И даже не звучит. Как можно сказать такое уважаемому человеку, который на всю вселенную произнес: «Нам солнца не надо, нас Сталин согреет». Кто против? Поднимите руку, товарищи!
Или вот Петр. Кто он такой в лагере? Да никто. Последний чурка-конвоир может накричать на него: «Сакрой шляблям састрилю питарраст!»
А на волю он приходит, словно из глубокого тыла врага. Одевает полковничью форму, ему почет и уважение от незнакомых людей. В трамвае, в магазине, на улице. Ему отдают честь военнослужащие. И кто может подумать про сурового полковника, что он стоит на «пропуле». И ему только что всучили кошелек, вытащенный из сумки зазевавшейся женщины. Попадался он, когда стирали форму.
Потом уж, встречаясь с этим миром, пройдя в казематах свое первое одичание, я понял, что разыгрывать из себя веселого шута — это самозащита: Полу идиотская, полусумасшедшая, но это моральное раскрепощение, — свежая струя, и уже не так на тебя давят стены карцера. Некоторые к этому шутовству быстро привыкают, порой даже очень серьезно. Выйдя на волю, где-нибудь в мужской компании, у пивного киоска можно встретить проповедника новых идей.
От них я уходил беззаботный, веселый, заряженный смелостью перед законом.
На завтра привел себя в порядок, почистил зубы, сунул мятную таблетку в рот, я вошел в мрачный коридор паспортного стола с визгливым сопровождением в душе, гармошки дяди Феди: «Всем дали сапоги, мне не дали сапоги...»
По коридору шла крупная женщина в форме подполковника, громко топая. Так могут топать, имея прочное положение по службе, или толстый зад. У этой было то и другое. Гармошка взвизгнула и затихла. В кабинете под суровым прокурорским взглядом я почувствовал себя мелким негодяем. Напротив меня сидела сама неприступность. Страшно было подумать даже, что кто-то ее мог сегодня ночью за сиськи трогать.

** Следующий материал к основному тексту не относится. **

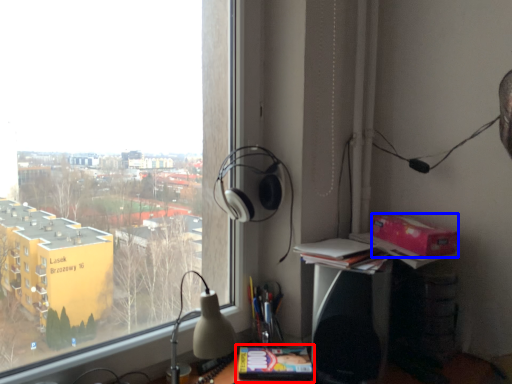
Question: Among these objects, which one is farthest to the camera, paperback book (highlighted by a red box) or cardboard box (highlighted by a blue box)?

Choices:
 (A) paperback book
 (B) cardboard box

Answer: (B)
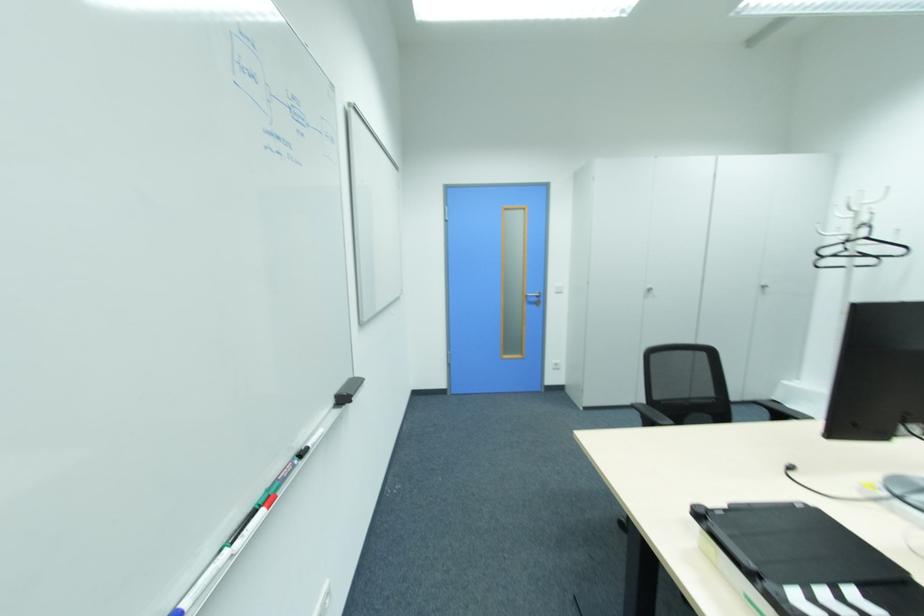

Я начал давать объяснения запутался и замолк. Наступила тягостная пауза, «Может просто приклеить ее?» — робко спросил я. Последовал ответ как «фас» — нет! — попался — дохнуло на меня. Подо мной словно разверзся пол, и я полетел, как в тартары головоноги не за что ухватиться. Обрывки видений, холод камер, крики, шум, колючая проволока, заносы снегов, тайга, и я сижу уже годы и годы, молодость прошла, родные и близкие давно умерли, умерли все на земле и земля покрыта сплошь льдом, а я все сижу и сижу, хотелось кричать долго и долго без перерыва на одной ноте «а-а-а-а...». Вернул в мир меня ее спокойный голос, ее слова «напишите заявление…», и она объяснила всю процедуру. Через два дня я получу новый паспорт.
С большим облегчением (не то слово) ошарашенный вышел на крыльцо. Мирное движение улицы, звонки трамваев, но в ушах еще жил остаточный шум того наваждения, и уходил в ноги вместе с толчками крови в висках. Что со мной — задавал я себе вопрос — этого со мной никогда не было. Постоял немного собираясь с мыслями и тут во мне снова взвизгнула гармошка. «Ах!» И все-таки мне дали сапоги!